Additionally, China’s economic performance could be a decisive factor in the outlook for Hong Kong’s capital market. The slower growth in Chinese consumer spending, with retail sales growing by just 3.7% in May compared to nearly 10% or more in prior years, could impact investor confidence in consumer-focused companies seeking to list.
While it’s too early to declare a full recovery of Hong Kong’s IPO market, the recent uptick in activity and improving market conditions offer reason for cautious optimism. George Chan expects the number of deals to pick up in the second half of 2024, primarily in the medium-sized range of $HK 2 billion to 5 billion ($260 million to $640 million).

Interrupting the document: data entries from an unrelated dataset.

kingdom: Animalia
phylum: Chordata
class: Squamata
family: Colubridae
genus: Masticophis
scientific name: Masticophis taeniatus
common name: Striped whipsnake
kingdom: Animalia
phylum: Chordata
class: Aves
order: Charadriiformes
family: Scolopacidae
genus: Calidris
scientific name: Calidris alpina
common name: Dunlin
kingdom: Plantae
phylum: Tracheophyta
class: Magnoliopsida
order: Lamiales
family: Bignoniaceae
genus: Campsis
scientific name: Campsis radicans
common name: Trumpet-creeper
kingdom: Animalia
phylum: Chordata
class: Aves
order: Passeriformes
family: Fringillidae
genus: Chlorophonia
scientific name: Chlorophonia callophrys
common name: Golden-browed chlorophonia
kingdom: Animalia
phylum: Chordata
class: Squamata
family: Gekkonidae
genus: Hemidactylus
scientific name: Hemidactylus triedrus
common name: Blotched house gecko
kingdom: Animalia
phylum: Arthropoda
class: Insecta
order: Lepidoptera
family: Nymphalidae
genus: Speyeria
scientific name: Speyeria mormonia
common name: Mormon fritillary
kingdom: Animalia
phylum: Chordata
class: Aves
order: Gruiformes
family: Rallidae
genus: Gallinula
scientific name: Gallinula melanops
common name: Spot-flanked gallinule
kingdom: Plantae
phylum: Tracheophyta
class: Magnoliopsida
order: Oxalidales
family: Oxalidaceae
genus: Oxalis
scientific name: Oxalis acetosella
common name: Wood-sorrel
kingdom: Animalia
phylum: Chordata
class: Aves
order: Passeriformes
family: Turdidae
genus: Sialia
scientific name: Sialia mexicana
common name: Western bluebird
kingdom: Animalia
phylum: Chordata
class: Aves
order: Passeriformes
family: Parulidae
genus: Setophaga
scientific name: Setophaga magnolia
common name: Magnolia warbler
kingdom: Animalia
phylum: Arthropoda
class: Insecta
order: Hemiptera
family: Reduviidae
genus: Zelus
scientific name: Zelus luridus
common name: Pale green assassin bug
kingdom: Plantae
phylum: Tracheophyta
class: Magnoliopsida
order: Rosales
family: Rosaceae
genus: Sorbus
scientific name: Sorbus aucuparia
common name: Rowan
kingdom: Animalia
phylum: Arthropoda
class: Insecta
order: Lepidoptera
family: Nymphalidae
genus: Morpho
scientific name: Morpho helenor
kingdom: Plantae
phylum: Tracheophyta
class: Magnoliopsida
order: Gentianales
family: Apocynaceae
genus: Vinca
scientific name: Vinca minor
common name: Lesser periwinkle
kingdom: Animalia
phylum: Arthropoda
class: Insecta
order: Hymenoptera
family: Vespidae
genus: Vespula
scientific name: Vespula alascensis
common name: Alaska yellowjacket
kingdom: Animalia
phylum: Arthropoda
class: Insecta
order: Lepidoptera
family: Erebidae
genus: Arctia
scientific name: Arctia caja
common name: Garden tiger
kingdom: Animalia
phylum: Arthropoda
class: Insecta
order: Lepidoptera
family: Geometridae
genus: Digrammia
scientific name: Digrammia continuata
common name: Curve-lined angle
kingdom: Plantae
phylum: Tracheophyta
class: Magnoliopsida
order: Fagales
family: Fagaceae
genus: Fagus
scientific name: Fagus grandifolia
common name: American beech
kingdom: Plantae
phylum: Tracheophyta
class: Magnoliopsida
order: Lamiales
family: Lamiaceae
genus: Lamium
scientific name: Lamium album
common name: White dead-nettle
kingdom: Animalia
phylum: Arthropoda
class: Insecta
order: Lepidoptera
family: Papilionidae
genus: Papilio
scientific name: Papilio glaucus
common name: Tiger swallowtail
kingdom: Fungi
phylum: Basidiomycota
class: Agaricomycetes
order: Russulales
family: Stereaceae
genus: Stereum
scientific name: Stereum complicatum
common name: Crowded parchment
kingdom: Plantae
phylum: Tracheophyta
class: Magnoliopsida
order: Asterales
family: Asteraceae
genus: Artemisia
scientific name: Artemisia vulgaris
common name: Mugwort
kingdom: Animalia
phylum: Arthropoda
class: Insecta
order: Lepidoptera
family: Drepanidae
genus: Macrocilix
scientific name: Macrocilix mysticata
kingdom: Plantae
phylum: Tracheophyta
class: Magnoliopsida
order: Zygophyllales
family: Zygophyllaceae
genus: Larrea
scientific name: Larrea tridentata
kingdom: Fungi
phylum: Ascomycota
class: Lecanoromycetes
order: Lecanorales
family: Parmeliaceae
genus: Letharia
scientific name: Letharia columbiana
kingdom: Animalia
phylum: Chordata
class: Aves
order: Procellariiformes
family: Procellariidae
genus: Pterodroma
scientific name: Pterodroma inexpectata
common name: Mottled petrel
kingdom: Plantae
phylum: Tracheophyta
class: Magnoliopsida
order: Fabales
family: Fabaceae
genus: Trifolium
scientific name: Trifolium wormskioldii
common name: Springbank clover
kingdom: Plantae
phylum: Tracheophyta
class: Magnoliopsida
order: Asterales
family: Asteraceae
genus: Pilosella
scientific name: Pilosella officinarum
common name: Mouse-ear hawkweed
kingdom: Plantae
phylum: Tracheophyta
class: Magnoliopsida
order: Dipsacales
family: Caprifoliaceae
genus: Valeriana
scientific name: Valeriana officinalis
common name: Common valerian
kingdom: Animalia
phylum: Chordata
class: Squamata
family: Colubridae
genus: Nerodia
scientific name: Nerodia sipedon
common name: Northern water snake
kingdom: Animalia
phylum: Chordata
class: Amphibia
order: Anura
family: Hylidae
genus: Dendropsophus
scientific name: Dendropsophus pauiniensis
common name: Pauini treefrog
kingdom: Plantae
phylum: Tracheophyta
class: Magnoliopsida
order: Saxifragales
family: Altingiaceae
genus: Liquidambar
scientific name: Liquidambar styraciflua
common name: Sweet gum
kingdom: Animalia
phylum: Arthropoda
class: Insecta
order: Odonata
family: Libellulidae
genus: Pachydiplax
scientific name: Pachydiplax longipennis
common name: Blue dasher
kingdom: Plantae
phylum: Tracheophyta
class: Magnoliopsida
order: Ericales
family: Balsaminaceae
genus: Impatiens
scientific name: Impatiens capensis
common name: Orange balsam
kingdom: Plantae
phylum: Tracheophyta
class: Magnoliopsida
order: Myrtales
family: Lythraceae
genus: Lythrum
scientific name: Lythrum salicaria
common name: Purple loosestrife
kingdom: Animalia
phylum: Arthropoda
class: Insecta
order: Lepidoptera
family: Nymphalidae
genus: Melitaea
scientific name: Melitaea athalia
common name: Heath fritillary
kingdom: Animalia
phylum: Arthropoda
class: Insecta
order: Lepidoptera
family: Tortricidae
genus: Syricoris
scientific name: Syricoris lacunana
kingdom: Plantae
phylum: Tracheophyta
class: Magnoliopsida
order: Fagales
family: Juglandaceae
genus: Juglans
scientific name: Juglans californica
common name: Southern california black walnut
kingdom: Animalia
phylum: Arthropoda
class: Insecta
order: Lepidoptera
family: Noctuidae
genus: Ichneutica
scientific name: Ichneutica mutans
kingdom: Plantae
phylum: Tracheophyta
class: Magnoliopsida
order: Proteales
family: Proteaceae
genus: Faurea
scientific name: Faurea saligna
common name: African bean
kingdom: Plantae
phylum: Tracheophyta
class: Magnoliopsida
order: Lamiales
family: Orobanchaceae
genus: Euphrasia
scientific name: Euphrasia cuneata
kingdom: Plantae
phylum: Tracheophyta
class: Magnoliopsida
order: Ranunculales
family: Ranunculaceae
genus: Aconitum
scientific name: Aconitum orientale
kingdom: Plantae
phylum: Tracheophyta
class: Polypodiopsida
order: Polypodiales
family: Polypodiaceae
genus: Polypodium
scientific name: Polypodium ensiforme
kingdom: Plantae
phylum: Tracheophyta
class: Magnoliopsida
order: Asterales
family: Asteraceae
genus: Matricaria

The potential revival of Hong Kong’s IPO market, coupled with the opportunities for equities-based financing, could play a crucial role in reinvigorating the city’s economy and supporting innovation across the Greater China region. However, the road to recovery is likely to be gradual and dependent on various macroeconomic factors and geopolitical developments.
For Hong Kong to reclaim its position as a leading global IPO hub, it will need to navigate these challenges while capitalizing on its unique position as a gateway to China’s vast market and its established financial infrastructure. The coming months and years will be crucial in determining whether the recent positive signs translate into a sustained recovery for Hong Kong’s IPO market and the broader economic benefits that could follow.